Changes in growth inhibitory factor mRNA expression compared with those in c-jun mRNA expression following facial nerve transection.

We investigated growth inhibitory factor (GIF) mRNA expression within the rat facial nucleus with the aid of in situ hybridization. We found that GIF mRNA was expressed abundantly in the facial motoneurons of sham operated animals, and that this gene expression decreased after transection of the facial nerve. This decrease of GIF mRNA was first detected on the third day and was maintained for at least five weeks after transection of the nerve. Changes in c-jun, an immediate early gene, were also investigated with this model, and it was found that c-jun mRNA started to increase in the facial nucleus on the first day and that this increase was maintained for at least 5 weeks. These results suggest that the facial motoneurons, when their axons are transected, continuously respond to the injury and that GIF mRNA is actively suppressed to reduce the inhibition of neurite outgrowth in order to regenerate the axons.

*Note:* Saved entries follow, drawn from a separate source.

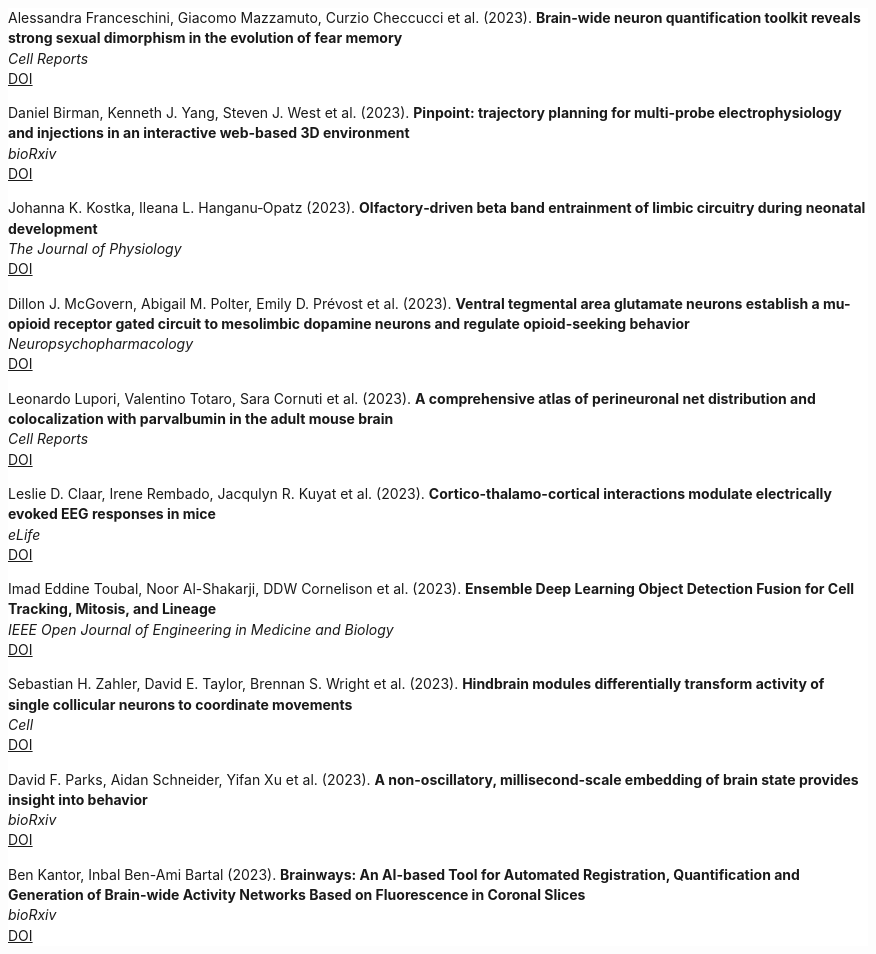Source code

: 
Alessandra Franceschini, Giacomo Mazzamuto, Curzio Checcucci et al. (2023). **Brain-wide neuron quantification toolkit reveals strong sexual dimorphism in the evolution of fear memory**  
*Cell Reports*  
[DOI](https://doi.org/https://doi.org/10.1016/j.celrep.2023.112908)  


Daniel Birman, Kenneth J. Yang, Steven J. West et al. (2023). **Pinpoint: trajectory planning for multi-probe electrophysiology and injections in an interactive web-based 3D environment**  
*bioRxiv*  
[DOI](https://doi.org/https://doi.org/10.1101/2023.07.14.548952)  


Johanna K. Kostka, Ileana L. Hanganu‐Opatz (2023). **Olfactory‐driven beta band entrainment of limbic circuitry during neonatal development**  
*The Journal of Physiology*  
[DOI](https://doi.org/https://doi.org/10.1113/jp284401)  


Dillon J. McGovern, Abigail M. Polter, Emily D. Prévost et al. (2023). **Ventral tegmental area glutamate neurons establish a mu-opioid receptor gated circuit to mesolimbic dopamine neurons and regulate opioid-seeking behavior**  
*Neuropsychopharmacology*  
[DOI](https://doi.org/https://doi.org/10.1038/s41386-023-01637-w)  


Leonardo Lupori, Valentino Totaro, Sara Cornuti et al. (2023). **A comprehensive atlas of perineuronal net distribution and colocalization with parvalbumin in the adult mouse brain**  
*Cell Reports*  
[DOI](https://doi.org/https://doi.org/10.1016/j.celrep.2023.112788)  


Leslie D. Claar, Irene Rembado, Jacqulyn R. Kuyat et al. (2023). **Cortico-thalamo-cortical interactions modulate electrically evoked EEG responses in mice**  
*eLife*  
[DOI](https://doi.org/https://doi.org/10.7554/elife.84630.3)  


Imad Eddine Toubal, Noor Al-Shakarji, DDW Cornelison et al. (2023). **Ensemble Deep Learning Object Detection Fusion for Cell Tracking, Mitosis, and Lineage**  
*IEEE Open Journal of Engineering in Medicine and Biology*  
[DOI](https://doi.org/https://doi.org/10.1109/ojemb.2023.3288470)  


Sebastian H. Zahler, David E. Taylor, Brennan S. Wright et al. (2023). **Hindbrain modules differentially transform activity of single collicular neurons to coordinate movements**  
*Cell*  
[DOI](https://doi.org/https://doi.org/10.1016/j.cell.2023.05.031)  


David F. Parks, Aidan Schneider, Yifan Xu et al. (2023). **A non-oscillatory, millisecond-scale embedding of brain state provides insight into behavior**  
*bioRxiv*  
[DOI](https://doi.org/https://doi.org/10.1101/2023.06.09.544399)  


Ben Kantor, Inbal Ben-Ami Bartal (2023). **Brainways: An AI-based Tool for Automated Registration, Quantification and Generation of Brain-wide Activity Networks Based on Fluorescence in Coronal Slices**  
*bioRxiv*  
[DOI](https://doi.org/https://doi.org/10.1101/2023.05.25.542252)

Expression of c-fos mRNA after cortical ablation in rat brain is modulated by basic fibroblast growth factor (bFGF) and the NMDA receptor is involved in c-fos expression.

Expression of c-fos mRNA after cortical injury was studied using the in situ hybridization technique. Strong signals for c-fos mRNA were observed immediately after cortical ablation in neurons throughout the cortex ipsilateral to the injury. However, this c-fos mRNA expression was transient and disappeared within 6 h after the injury. When basic fibroblast growth factor (bFGF; 1 micrograms) was applied to the site of ablation, c-fos mRNA signals were observed for a much longer period. Even 24 h after injury, diffuse expression of c-fos mRNA was detected throughout the cortex, being mainly confined to non-neuronal cells. Intraperitoneal injection of MK-801 (3 mg/kg), a non-competitive NMDA receptor antagonist, suppressed the expression of c-fos mRNA after cortical ablation. It suppressed both the immediate and late expression induced by cortical ablation and bFGF. The immediate expression of c-fos in neurons is likely to be due to spreading depression, while neuronal-glial interactions would be involved in the mechanism of late c-fos expression by non-neuronal cells. Our results suggest that induction of c-fos after cortical injury can be modulated by topically applied bFGF and that the N-methyl-D-aspartate (NMDA) receptor is involved in c-fos expression not only caused by injury itself but also induced by injury and bFGF. As the immediate early genes regulate secondary gene responses, the induction of c-fos may contribute to neuronal plasticity and bFGF may enhance its effect.